• _Exercise aim_
Write out the records in full, exactly as given, but without the images.

#### Input for this task ####

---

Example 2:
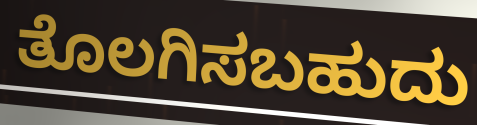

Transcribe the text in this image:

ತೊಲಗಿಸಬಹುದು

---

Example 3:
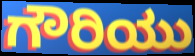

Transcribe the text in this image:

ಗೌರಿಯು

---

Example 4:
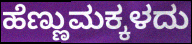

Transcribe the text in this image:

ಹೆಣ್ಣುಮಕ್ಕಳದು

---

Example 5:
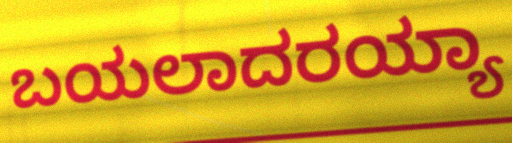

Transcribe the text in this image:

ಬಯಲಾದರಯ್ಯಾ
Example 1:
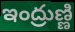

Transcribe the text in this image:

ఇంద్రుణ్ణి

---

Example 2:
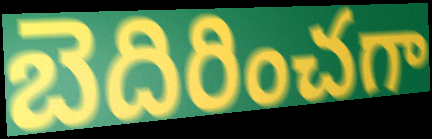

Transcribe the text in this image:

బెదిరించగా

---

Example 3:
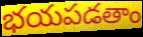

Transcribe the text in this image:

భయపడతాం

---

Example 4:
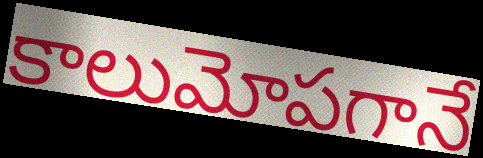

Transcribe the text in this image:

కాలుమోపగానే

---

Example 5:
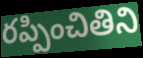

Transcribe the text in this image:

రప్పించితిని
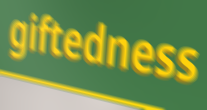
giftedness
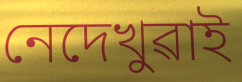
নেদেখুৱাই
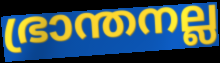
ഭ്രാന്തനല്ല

####

• _Response box_
---

Example 2:

Transcribe the text in this image:

ತೊಲಗಿಸಬಹುದು

---

Example 3:

Transcribe the text in this image:

ಗೌರಿಯು

---

Example 4:

Transcribe the text in this image:

ಹೆಣ್ಣುಮಕ್ಕಳದು

---

Example 5:

Transcribe the text in this image:

ಬಯಲಾದರಯ್ಯಾ
Example 1:

Transcribe the text in this image:

ఇంద్రుణ్ణి

---

Example 2:

Transcribe the text in this image:

బెదిరించగా

---

Example 3:

Transcribe the text in this image:

భయపడతాం

---

Example 4:

Transcribe the text in this image:

కాలుమోపగానే

---

Example 5:

Transcribe the text in this image:

రప్పించితిని
giftedness
নেদেখুৱাই
ഭ്രാന്തനല്ല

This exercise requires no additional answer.